… The terms Ego and Id had not yet been applied to the components
of the human psyche when Gilgamesh was written
but the self same dynamics are evident within it
and were clearly known about and well understood.
Curiously enough, Ekidu, contains an ‘id’.
Perhaps Freud, himself, was familiar with the Old Epic?
The two heroes of the epic who are, then,
actually two aspects of the same personality
meet in combat and, being perfectly matched, finally come to terms.
This appears to work for awhile but eventually fails.
Put simply, terms are ‘manufactured’ and based on ‘wants’ which are egoic,
whilst, the Id deals only in ‘needs’ which are ‘natural’ and,
therefore, also a part of the bigger picture
which the egoic will never be able to see…

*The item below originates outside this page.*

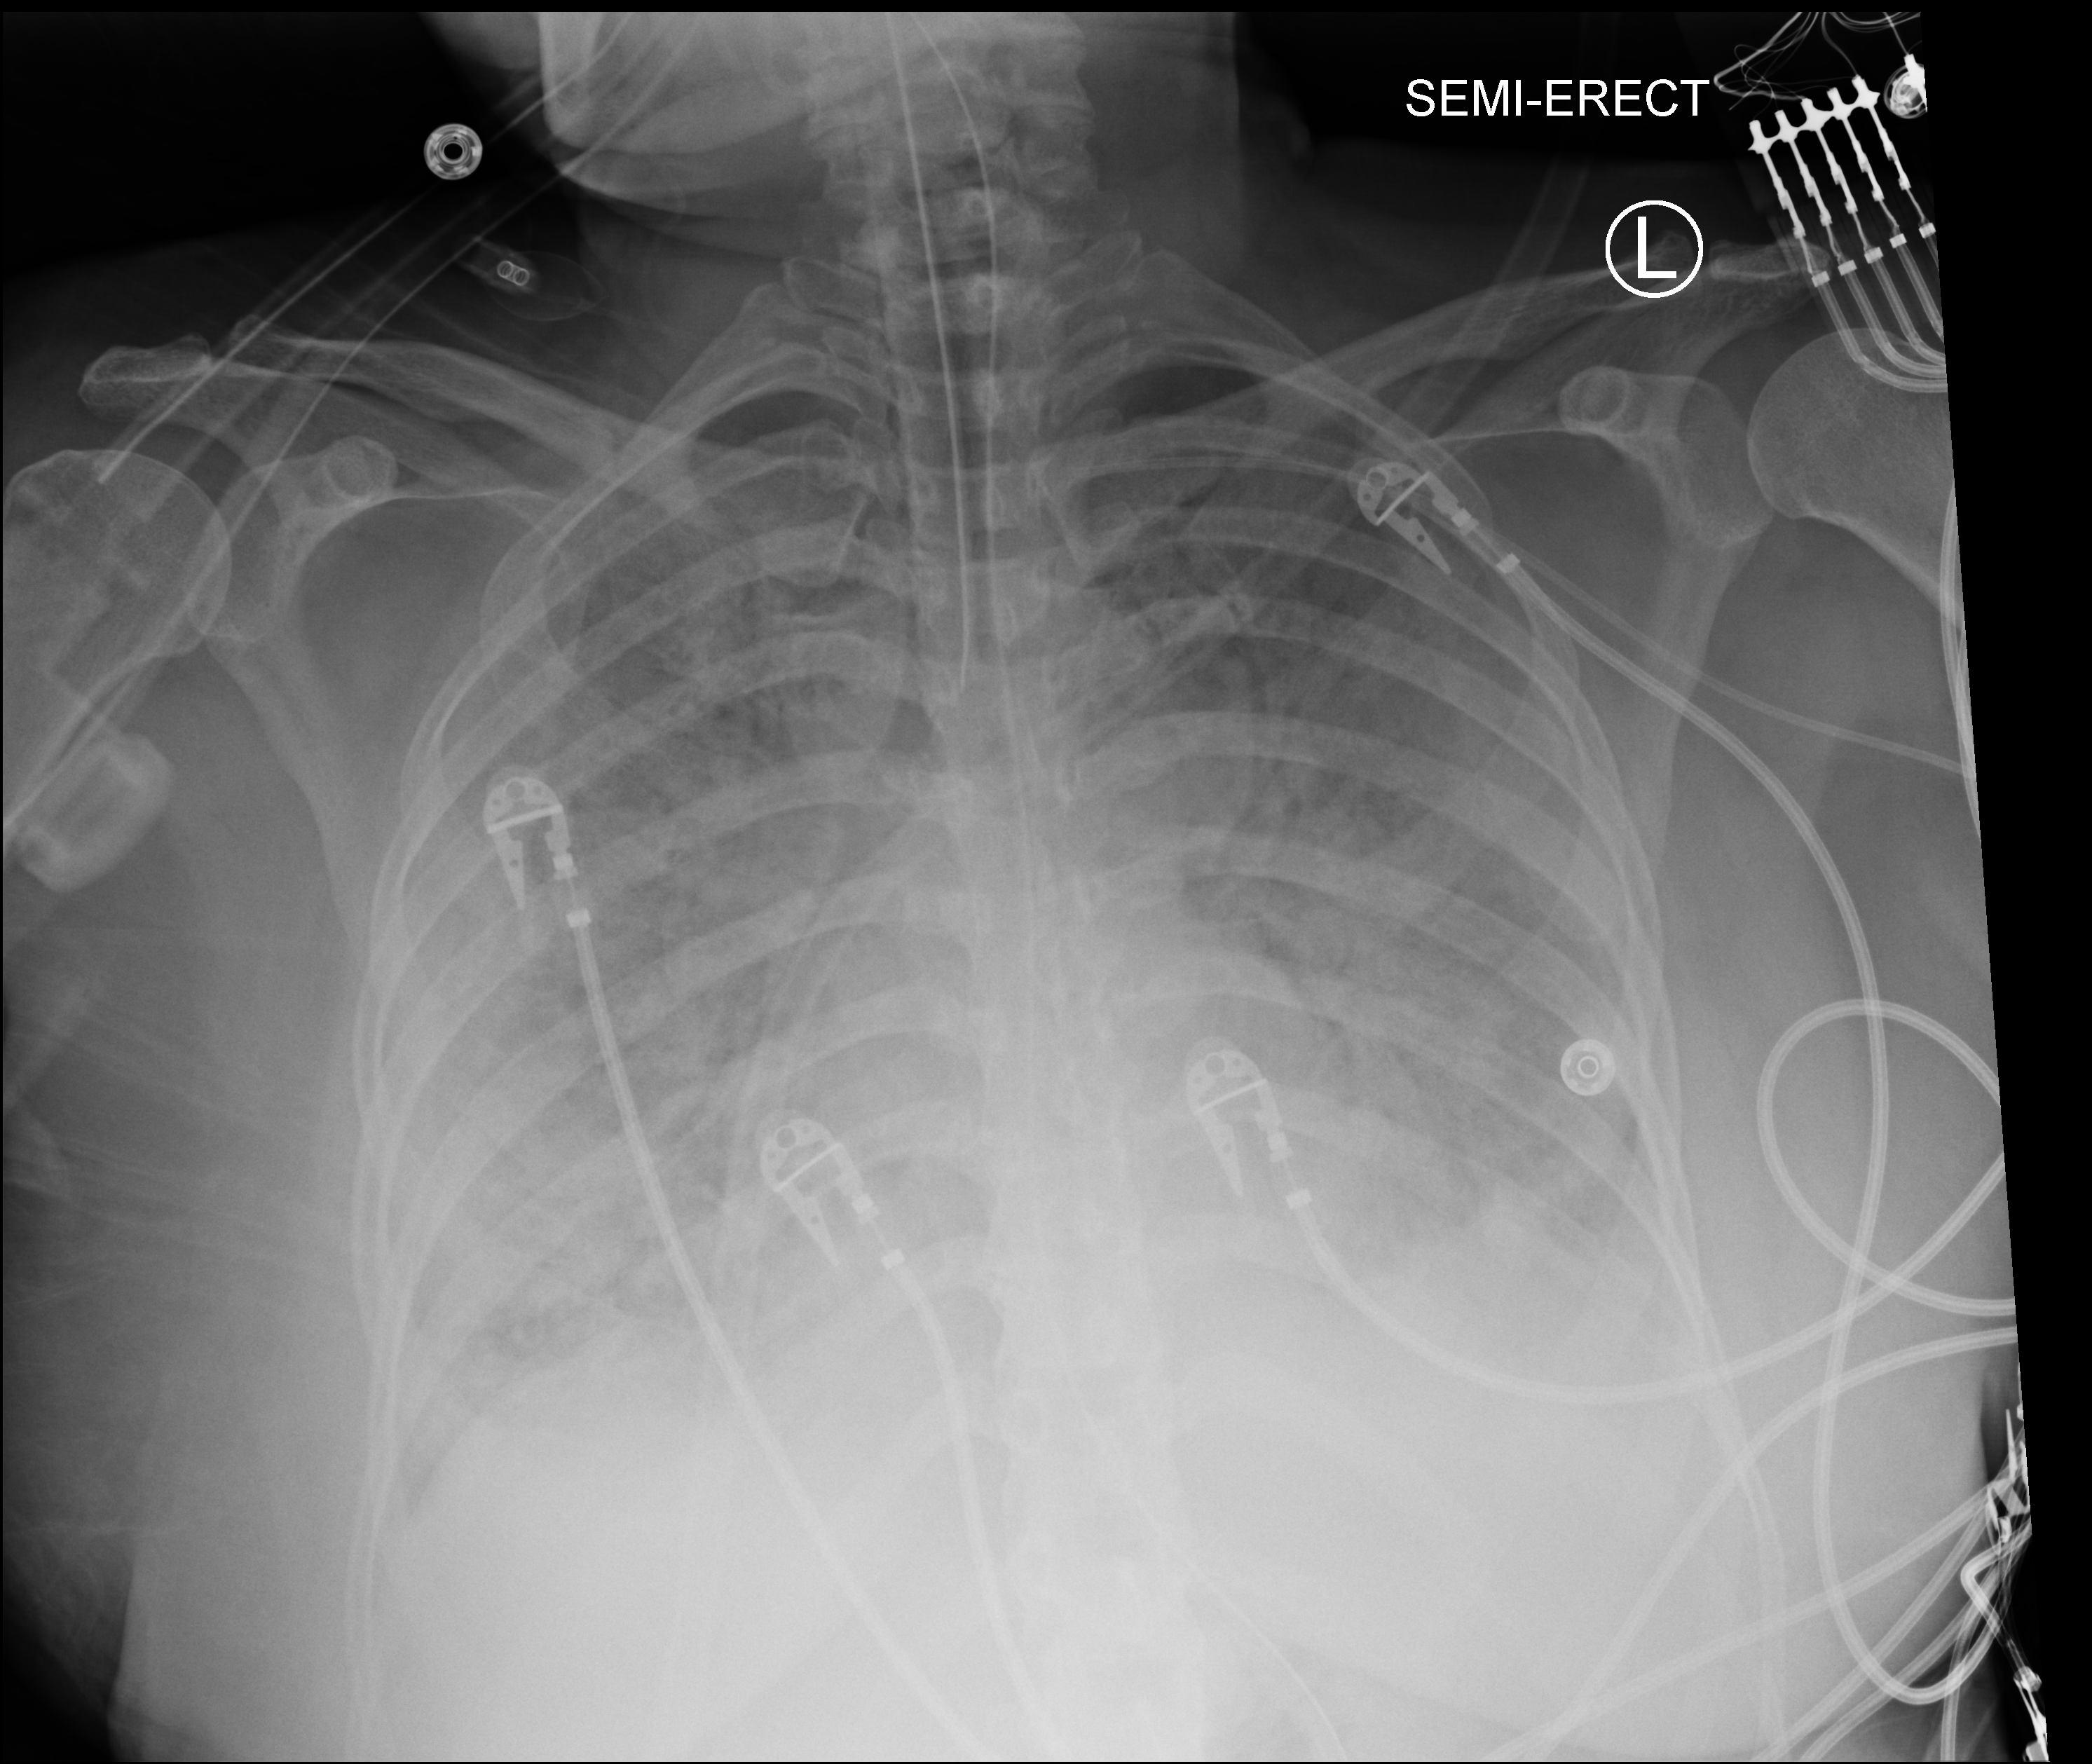
Portable chest radiograph, anteroposterior (AP) projection. Patient hospitalised with COVID-19; male, aged 18–59 years.
Admission-level facts for this patient (not findings on this image; timing relative to this image not recorded):
- admitted to intensive care during this hospital stay: yes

As if there were not already enough food for thought of a psychological nature
within the structure of this ancient tale,
there may also be a folk memory of literally seizmic proportions in there too!
The Bull of Heaven was the Sumerian term
for the Zodiacal constellation of Taurus.
Leaving aside for a moment the question of quite how
such accurate Zodiacal knowledge was
acquired at this early date…
In the Epic of Gilgamesh,
the Bull of Heaven is mythologically depicted
as coming to earth with attendant catastrophic consequences
for the earth and its inhabitants:
earthquakes, tsunami’s, that sort of thing…
Is it beyond the realms of possibility that space debri,
in the form of a comet or asteroid,
striking the earth, could have been regarded as a fallen star system
and its effects recorded in the tale for posterity?